• **Problem statement**: Copy nothing but the lines below, from the one with "quotidien ?" through the one with "1週間からの親子留学ガイド（費用・口コミ）", exactly as written; no pictures should appear.

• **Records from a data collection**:
******************************

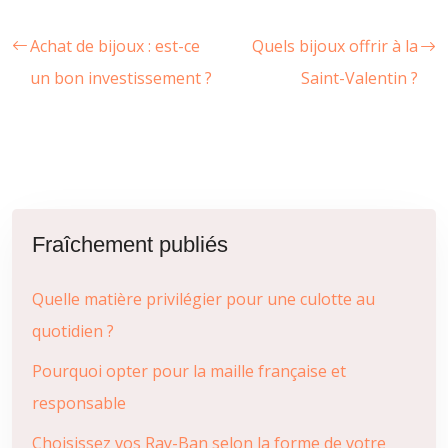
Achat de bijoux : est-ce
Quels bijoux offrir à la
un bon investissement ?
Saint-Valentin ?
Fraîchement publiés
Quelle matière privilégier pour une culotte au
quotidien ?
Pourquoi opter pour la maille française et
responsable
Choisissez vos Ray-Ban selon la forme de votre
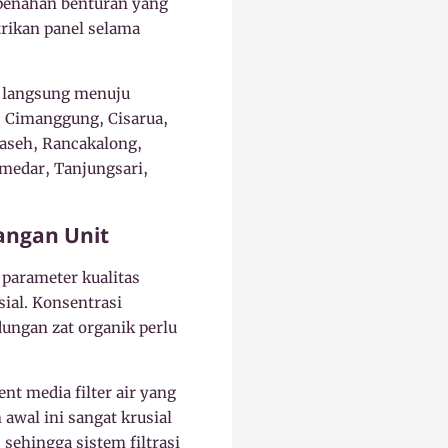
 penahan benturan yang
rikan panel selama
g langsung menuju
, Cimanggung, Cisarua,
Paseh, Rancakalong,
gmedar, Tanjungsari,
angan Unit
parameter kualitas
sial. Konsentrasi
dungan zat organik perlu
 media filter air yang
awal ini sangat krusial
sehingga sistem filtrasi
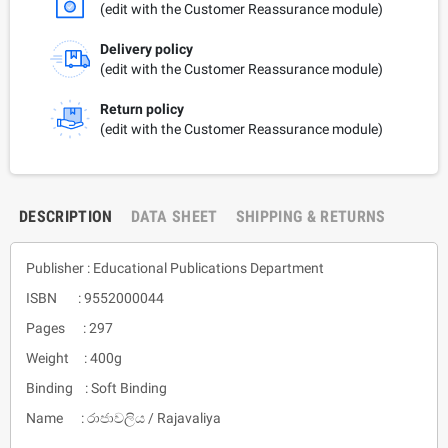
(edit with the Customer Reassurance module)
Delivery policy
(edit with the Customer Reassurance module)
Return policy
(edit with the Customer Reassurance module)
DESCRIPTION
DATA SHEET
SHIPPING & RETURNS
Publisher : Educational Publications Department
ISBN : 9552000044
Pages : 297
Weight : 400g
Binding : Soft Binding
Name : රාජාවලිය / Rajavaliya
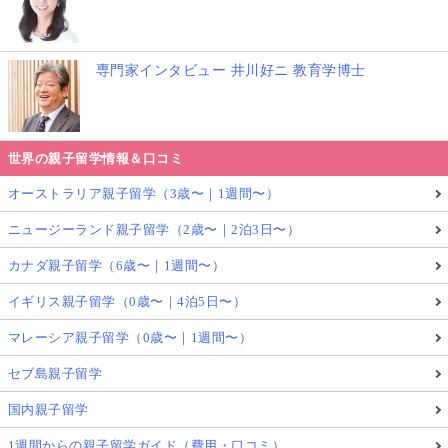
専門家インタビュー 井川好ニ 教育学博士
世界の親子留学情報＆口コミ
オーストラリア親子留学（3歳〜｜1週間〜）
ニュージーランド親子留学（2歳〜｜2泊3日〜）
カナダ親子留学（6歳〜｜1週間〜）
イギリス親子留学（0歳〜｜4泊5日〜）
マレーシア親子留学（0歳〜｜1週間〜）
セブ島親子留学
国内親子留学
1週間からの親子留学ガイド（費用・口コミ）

******************************

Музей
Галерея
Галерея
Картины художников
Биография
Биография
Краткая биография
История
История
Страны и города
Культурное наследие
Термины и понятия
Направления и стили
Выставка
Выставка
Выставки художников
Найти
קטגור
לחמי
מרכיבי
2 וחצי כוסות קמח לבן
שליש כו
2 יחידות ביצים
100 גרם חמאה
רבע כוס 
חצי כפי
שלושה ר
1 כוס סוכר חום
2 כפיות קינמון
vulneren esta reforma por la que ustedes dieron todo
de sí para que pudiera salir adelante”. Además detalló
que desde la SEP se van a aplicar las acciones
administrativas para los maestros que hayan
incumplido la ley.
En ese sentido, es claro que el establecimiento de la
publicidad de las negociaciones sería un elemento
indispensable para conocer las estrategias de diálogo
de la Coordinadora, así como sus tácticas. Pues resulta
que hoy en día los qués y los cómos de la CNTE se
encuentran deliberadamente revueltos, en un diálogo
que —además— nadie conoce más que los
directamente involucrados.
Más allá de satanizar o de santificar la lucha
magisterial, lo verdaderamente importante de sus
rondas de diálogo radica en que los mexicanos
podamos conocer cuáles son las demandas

******************************

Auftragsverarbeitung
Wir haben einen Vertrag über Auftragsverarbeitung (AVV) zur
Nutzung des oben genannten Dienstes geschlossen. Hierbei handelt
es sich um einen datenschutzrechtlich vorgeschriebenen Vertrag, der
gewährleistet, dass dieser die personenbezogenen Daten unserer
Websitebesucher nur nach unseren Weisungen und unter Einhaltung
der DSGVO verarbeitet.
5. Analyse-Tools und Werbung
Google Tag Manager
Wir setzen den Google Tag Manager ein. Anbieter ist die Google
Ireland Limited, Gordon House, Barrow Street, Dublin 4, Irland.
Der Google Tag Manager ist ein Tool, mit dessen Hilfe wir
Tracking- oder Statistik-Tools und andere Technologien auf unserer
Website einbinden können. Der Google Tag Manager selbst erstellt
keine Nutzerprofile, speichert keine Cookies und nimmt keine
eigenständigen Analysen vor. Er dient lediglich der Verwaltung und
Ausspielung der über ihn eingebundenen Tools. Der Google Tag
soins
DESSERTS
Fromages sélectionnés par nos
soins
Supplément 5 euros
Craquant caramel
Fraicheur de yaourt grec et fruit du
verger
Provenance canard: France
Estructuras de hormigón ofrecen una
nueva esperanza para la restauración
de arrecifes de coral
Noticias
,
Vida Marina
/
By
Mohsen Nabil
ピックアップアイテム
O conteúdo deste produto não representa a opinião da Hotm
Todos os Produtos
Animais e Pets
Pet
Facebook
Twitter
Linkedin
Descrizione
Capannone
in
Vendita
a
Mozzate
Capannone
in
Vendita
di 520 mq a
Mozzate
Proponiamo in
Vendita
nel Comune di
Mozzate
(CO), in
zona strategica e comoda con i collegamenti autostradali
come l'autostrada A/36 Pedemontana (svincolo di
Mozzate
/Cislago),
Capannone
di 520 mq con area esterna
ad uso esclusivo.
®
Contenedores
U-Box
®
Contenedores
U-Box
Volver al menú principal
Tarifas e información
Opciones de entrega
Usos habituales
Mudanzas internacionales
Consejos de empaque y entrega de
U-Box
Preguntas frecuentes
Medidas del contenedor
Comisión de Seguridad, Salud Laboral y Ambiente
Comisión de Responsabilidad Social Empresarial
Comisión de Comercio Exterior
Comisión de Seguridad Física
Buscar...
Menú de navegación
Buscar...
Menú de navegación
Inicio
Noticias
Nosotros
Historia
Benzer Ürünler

******************************

• **Result for this exercise**:
quotidien ?
Pourquoi opter pour la maille française et
responsable
Choisissez vos Ray-Ban selon la forme de votre
 penahan benturan yang
rikan panel selama
g langsung menuju
, Cimanggung, Cisarua,
Paseh, Rancakalong,
gmedar, Tanjungsari,
angan Unit
parameter kualitas
sial. Konsentrasi
dungan zat organik perlu
 media filter air yang
awal ini sangat krusial
sehingga sistem filtrasi
(edit with the Customer Reassurance module)
Delivery policy
(edit with the Customer Reassurance module)
Return policy
(edit with the Customer Reassurance module)
DESCRIPTION
DATA SHEET
SHIPPING & RETURNS
Publisher : Educational Publications Department
ISBN : 9552000044
Pages : 297
Weight : 400g
Binding : Soft Binding
Name : රාජාවලිය / Rajavaliya
専門家インタビュー 井川好ニ 教育学博士
世界の親子留学情報＆口コミ
オーストラリア親子留学（3歳〜｜1週間〜）
ニュージーランド親子留学（2歳〜｜2泊3日〜）
カナダ親子留学（6歳〜｜1週間〜）
イギリス親子留学（0歳〜｜4泊5日〜）
マレーシア親子留学（0歳〜｜1週間〜）
セブ島親子留学
国内親子留学
1週間からの親子留学ガイド（費用・口コミ）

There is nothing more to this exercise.